A Merkle tree is built over all event hashes across all chains. The tree produces a single **root hash** that represents the integrity state of the entire system.

```
                    [Root Hash]
                   /            \
            [Hash AB]          [Hash CD]
           /        \         /        \
      [Hash A]  [Hash B]  [Hash C]  [Hash D]
         |         |         |         |
      Event 1   Event 2   Event 3   Event 4
```

**Key property:** Any change to any event in any chain changes the root hash.

## Use cases

### Verifiable exports

When you export a subset of events with `plog export`, each event includes a **Merkle inclusion proof** — a set of sibling hashes that proves the event belongs to the original tree without revealing other events.

```bash theme={null}
plog export --agent-id my-agent
```

The recipient can verify each event's inclusion proof independently:

```bash theme={null}
plog verify-export package.plog
```

### RFC 3161 timestamping

The Merkle root is what gets signed by an RFC 3161 Timestamp Authority.
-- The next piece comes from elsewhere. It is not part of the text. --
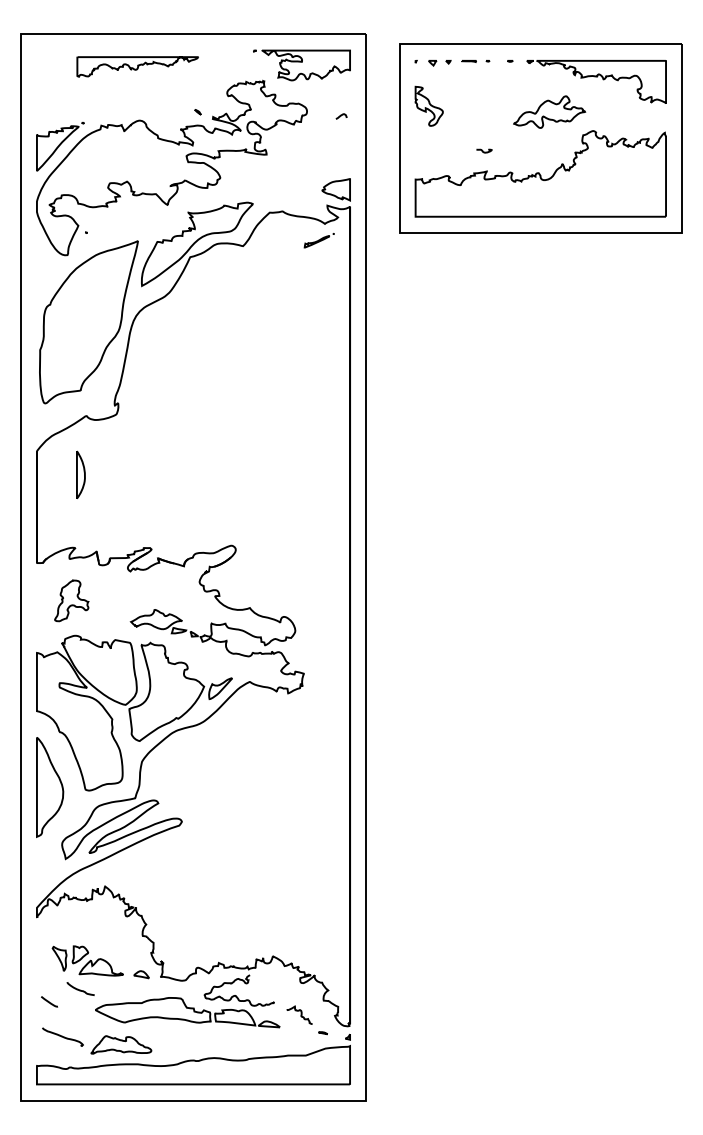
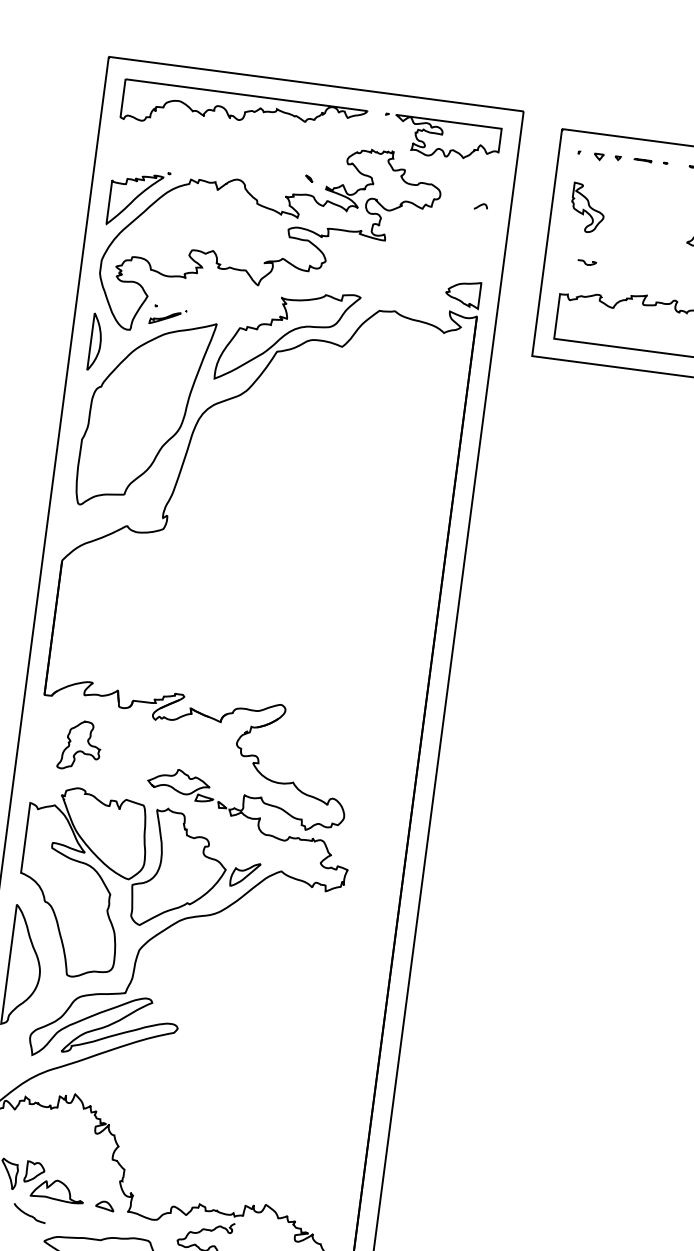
part: (137, 66) -> (243, 114), size x1.67
curve: (483, 150) -> (586, 262), moved
part: (318, 240) -> (167, 316), moved
part: (80, 474) -> (95, 341), moved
One signature covers all events across all chains.

```bash theme={null}
plog timestamp
```

This proves to third parties that your entire audit trail existed at a particular time.

## Computing the root

```bash theme={null}
# CLI
plog verify --agent-id my-agent  # includes Merkle root

# API
GET /v1/merkle/root
```

The root is computed on demand — it reflects the current state of all stored events.